**Excerpt**.
It seems reasonable that every single person on the planet has a bad day at least a few times through the course of their life. If you have not had a bad day yet, you are probably only one day old. Even the wealthy, beautiful, and talented have gastrointestinal problems once in a while.
Jennifer Aniston, one of the wealthiest and most famous women in the world, was left by her husband. She most definitely had many bad days when all of that was going on. She’s currently separated from her second husband, which can’t be fun.
If you are lucky, the good days far outnumber the bad. That isn’t the case for everyone, sadly.
Here are ten examples of people who are having a truly hard day.
1. The Question About the Financial Aid Username
Having your mom ask you this particular question must be one of the worst experiences a young person can have. Also, I am surprised you can choose your own security questions now. That was not an option a few years back. Last time I had to do something like this, there were a bunch of generic ones you could choose from. None of them were about one’s romantic life.
The young person must be mortified, and I imagine the mother didn’t enjoy having to ask that question.
I know parents and children are a lot more open and honest about certain subjects these days; that was not the case when I was a child, and I don’t think it should be the case today. Consider me a prude if you would like, but I think bedroom-related things should stay behind closed doors. That is especially the case when family is involved. It is good to be close to your family, I guess, but you don’t want to be too close.

**What is asked**.
[1] Decide whether each statement agrees with the bad-day article, answering yes or no and quoting the words of the article that settle it: (a) Jennifer Aniston is currently separated from her second husband. (b) The article promises twelve examples of people having a hard day. (c) The writer could pick custom security questions a few years back.
[2] In the entries, rewrite the stretch from the start through the line containing "title Motivation [82, 49, 1571, 257]", replacing "Page size:" with "Canvas size:" and leaving everything else unchanged. Give only those lines.

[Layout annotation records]

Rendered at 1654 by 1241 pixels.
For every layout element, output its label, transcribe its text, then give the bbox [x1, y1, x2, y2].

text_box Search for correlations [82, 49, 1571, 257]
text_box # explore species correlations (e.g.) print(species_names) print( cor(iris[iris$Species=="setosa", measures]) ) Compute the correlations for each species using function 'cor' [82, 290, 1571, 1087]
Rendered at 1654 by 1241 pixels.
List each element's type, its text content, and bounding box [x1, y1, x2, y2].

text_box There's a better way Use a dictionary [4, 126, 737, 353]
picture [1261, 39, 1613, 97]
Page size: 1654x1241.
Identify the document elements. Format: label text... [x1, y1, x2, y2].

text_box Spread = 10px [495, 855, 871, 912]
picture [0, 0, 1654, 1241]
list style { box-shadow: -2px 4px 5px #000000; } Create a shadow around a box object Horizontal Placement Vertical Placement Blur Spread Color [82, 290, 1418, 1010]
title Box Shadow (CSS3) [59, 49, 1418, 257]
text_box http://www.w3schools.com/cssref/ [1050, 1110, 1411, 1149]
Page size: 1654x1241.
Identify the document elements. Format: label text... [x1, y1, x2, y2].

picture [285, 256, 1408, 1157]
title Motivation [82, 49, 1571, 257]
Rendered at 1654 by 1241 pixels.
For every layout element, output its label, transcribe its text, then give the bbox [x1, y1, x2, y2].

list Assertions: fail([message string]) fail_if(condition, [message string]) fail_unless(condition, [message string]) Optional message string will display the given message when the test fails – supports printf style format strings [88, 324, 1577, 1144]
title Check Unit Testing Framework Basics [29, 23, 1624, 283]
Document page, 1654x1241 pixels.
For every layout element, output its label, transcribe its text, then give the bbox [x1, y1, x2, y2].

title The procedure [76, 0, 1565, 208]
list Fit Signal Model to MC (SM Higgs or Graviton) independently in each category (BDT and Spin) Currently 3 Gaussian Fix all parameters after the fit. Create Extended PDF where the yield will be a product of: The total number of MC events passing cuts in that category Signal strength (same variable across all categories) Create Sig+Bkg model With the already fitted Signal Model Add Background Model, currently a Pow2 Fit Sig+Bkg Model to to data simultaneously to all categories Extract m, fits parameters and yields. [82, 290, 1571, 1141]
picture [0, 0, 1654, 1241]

**Solved tasks**.
[1]
(a) Yes: "She’s currently separated from her second husband"
(b) No: "Here are ten examples of people who are having a truly hard day."
(c) No: "That was not an option a few years back."

[2]
Rendered at 1654 by 1241 pixels.
For every layout element, output its label, transcribe its text, then give the bbox [x1, y1, x2, y2].

text_box Search for correlations [82, 49, 1571, 257]
text_box # explore species correlations (e.g.) print(species_names) print( cor(iris[iris$Species=="setosa", measures]) ) Compute the correlations for each species using function 'cor' [82, 290, 1571, 1087]
Rendered at 1654 by 1241 pixels.
List each element's type, its text content, and bounding box [x1, y1, x2, y2].

text_box There's a better way Use a dictionary [4, 126, 737, 353]
picture [1261, 39, 1613, 97]
Canvas size: 1654x1241.
Identify the document elements. Format: label text... [x1, y1, x2, y2].

text_box Spread = 10px [495, 855, 871, 912]
picture [0, 0, 1654, 1241]
list style { box-shadow: -2px 4px 5px #000000; } Create a shadow around a box object Horizontal Placement Vertical Placement Blur Spread Color [82, 290, 1418, 1010]
title Box Shadow (CSS3) [59, 49, 1418, 257]
text_box http://www.w3schools.com/cssref/ [1050, 1110, 1411, 1149]
Canvas size: 1654x1241.
Identify the document elements. Format: label text... [x1, y1, x2, y2].

picture [285, 256, 1408, 1157]
title Motivation [82, 49, 1571, 257]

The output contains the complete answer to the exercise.